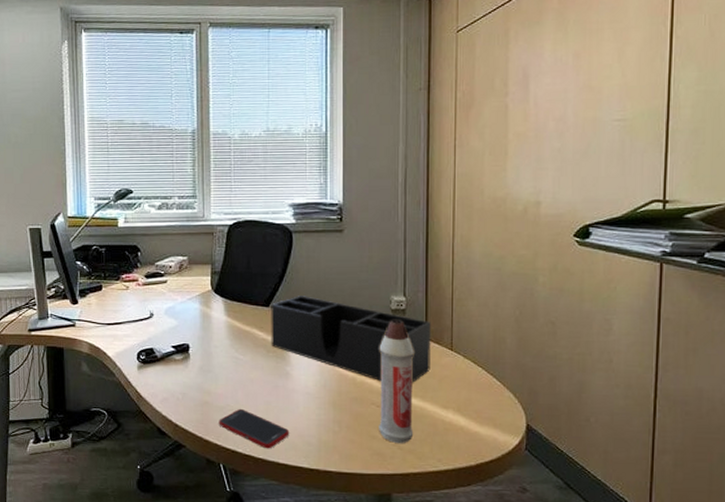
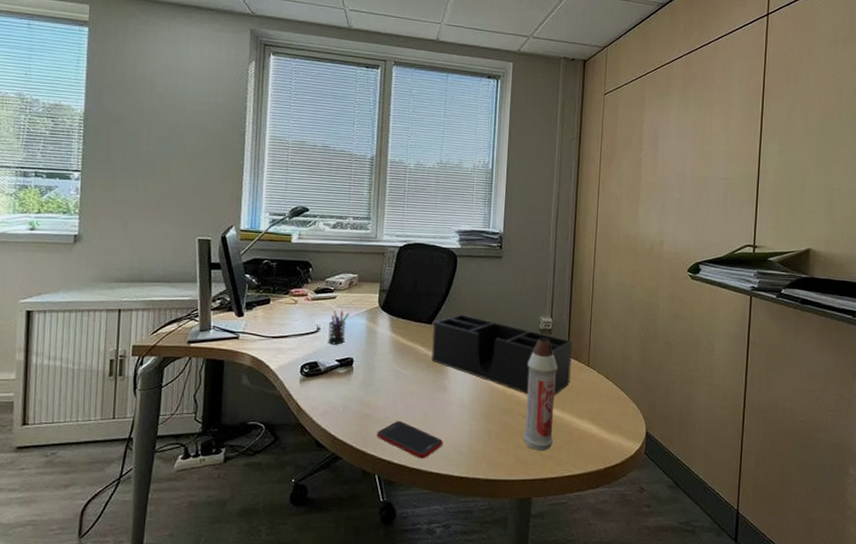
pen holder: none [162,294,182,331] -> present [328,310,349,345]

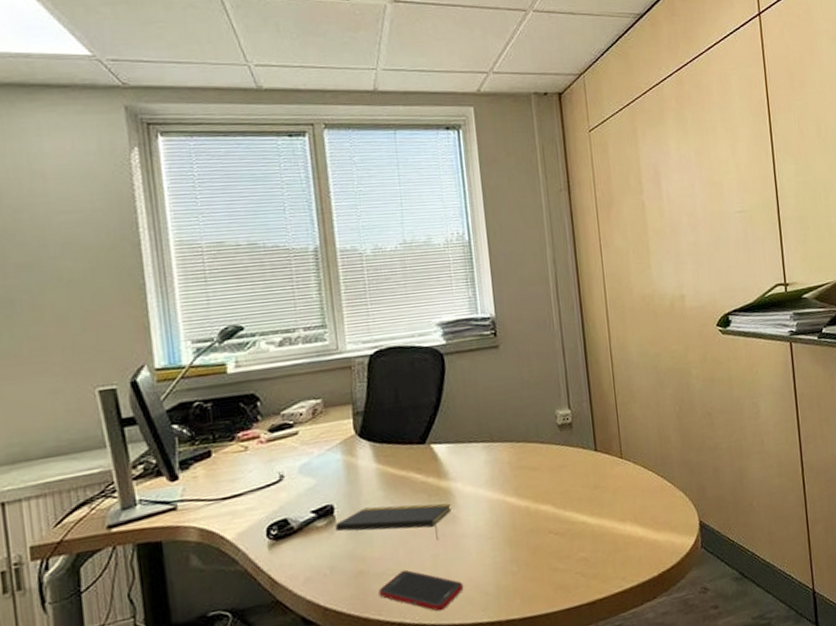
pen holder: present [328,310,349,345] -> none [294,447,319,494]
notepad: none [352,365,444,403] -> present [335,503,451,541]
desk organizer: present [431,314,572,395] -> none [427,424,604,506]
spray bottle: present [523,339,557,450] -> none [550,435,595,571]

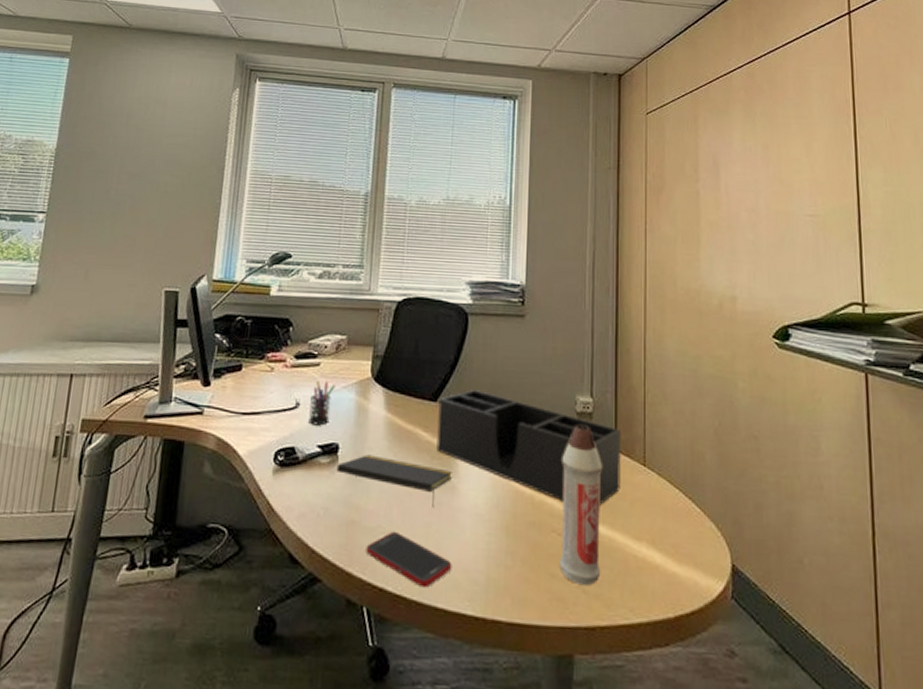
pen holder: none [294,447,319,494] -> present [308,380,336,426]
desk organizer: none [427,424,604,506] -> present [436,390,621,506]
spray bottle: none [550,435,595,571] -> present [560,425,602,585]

= = = = =

ABOUT THIS EXERCISE »
Starting with the line that contains "spray bottle: present", print every line through the end of the data exactly as written; omit all pictures and add nothing else.

ANSWER AREA »
spray bottle: present [523,339,557,450] -> none [550,435,595,571]

pen holder: none [294,447,319,494] -> present [308,380,336,426]
desk organizer: none [427,424,604,506] -> present [436,390,621,506]
spray bottle: none [550,435,595,571] -> present [560,425,602,585]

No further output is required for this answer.